Compito da svolgere 1:
Ripeti fedelmente il brano del testo fornito che si apre con le parole contenenti "I giornali inneggiano" e si chiude con "miliardi di euro.".
Compito da svolgere 2:
Secondo il testo fornito, a quale prezzo per azione è stata ceduta la quota di Monte dei Paschi?

Testo fornito:
☆ ☆ ☆ ☆
L’effetto inaspettato di Moody’s ha costretto ad una riqualificazione del grado di affidabilità del mercato italiano: lo Spread BTp-Bund è in calo del 2,5% e scende a 173 punti nonostante alcuni colossi abbiano staccato la cedola. Il governo Meloni annuncia privatizzazioni per 20 miliardi fino al 2026
Che l’ambito della finanza fosse assolutamente imprevedibile e, talvolta, spiazzante, l’abbiamo imparato con gli anni, ma che potesse addirittura essere benevolo lo apprendiamo solo oggi: dopo la scelta a sorpresa da parte di Moody’s di migliorare il suo range di affidabilità, lo stato italiano ha visto calare il proprio spread a 173 punti e ha proceduto alla messa in vendita di circa 315 milioni di azioni di Mps ottenendo un controvalore positivo complessivo pari a circa 920 milioni di euro.
I giornali inneggiano già alla grande intuizione di Giorgetti, ministro dell’Economia e delle Finanze, in particolare sottolineando quanto la strategia di privatizzazione, presentata lo scorso ottobre, abbia già determinato il palese aumento d’appeal della banca guidata da Luigi Lovaglio, ma controllata dallo Stato italiano da ben sei anni, dopo la ricapitalizzazione precauzionale del 2017 costata oltre 5,4 miliardi di euro.
Secondo gli ultimi dati, Via XX Settembre ha realizzato con successo la cessione del 25% di Monte dei Paschi: il corrispettivo per azione è pari a 2,92 euro per un positivo complessivo pari a circa 920 milioni di euro, che poi rappresenterebbe l’incasso del Tesoro, ora azionista di controllo con il 39%.
La manovra economica perseguita da Giorgetti ha due obiettivi principali: il primo è quello di sostenere la manovra economica attuale, che continua a poggiare in maniera ancora troppo gravosa sul deficit, mentre il secondo è rappresentato dalla scadenza del termine per un primo disimpegno del Tesoro da Siena, pattuito con Bruxelles due anni fa.
☆ ☆ ☆ ☆
Estratti dal dataset:
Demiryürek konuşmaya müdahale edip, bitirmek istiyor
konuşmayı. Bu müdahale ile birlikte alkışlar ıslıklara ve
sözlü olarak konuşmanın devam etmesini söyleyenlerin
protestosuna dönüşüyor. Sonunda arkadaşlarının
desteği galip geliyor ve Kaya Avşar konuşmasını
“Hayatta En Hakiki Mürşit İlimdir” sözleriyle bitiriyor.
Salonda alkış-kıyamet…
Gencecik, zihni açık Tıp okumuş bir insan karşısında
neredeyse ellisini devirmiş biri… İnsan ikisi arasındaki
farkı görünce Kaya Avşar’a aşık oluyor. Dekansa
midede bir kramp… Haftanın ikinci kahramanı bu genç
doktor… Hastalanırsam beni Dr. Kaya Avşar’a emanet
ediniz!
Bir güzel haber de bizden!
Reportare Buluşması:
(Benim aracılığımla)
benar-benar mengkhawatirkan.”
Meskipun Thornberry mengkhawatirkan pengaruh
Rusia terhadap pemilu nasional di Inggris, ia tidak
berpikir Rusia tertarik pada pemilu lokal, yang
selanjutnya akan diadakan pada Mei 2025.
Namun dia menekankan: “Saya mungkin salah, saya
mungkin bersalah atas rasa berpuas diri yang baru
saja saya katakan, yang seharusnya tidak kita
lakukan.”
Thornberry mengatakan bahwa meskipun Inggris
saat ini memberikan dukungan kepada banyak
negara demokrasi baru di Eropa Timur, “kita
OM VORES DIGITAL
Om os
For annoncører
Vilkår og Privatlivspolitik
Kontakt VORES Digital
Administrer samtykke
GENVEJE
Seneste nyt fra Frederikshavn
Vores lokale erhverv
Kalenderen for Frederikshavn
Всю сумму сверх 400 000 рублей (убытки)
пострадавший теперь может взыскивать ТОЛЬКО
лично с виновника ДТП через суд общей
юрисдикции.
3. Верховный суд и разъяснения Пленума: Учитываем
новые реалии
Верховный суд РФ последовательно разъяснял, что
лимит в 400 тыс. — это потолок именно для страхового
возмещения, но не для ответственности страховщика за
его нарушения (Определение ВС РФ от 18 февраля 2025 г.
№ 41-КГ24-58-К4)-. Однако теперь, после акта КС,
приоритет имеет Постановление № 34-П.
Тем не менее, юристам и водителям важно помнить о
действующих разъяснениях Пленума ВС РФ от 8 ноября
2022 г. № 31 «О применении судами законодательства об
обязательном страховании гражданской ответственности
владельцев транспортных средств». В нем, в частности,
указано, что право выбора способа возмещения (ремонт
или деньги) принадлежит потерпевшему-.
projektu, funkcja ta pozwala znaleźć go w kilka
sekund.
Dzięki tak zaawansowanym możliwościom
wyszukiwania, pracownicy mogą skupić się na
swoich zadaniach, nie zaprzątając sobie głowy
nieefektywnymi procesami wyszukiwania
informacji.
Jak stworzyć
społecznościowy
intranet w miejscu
☆ ☆ ☆ ☆
Spazio per rispondere 1:
I giornali inneggiano già alla grande intuizione di Giorgetti, ministro dell’Economia e delle Finanze, in particolare sottolineando quanto la strategia di privatizzazione, presentata lo scorso ottobre, abbia già determinato il palese aumento d’appeal della banca guidata da Luigi Lovaglio, ma controllata dallo Stato italiano da ben sei anni, dopo la ricapitalizzazione precauzionale del 2017 costata oltre 5,4 miliardi di euro.

Spazio per rispondere 2:
A 2,92 euro per azione.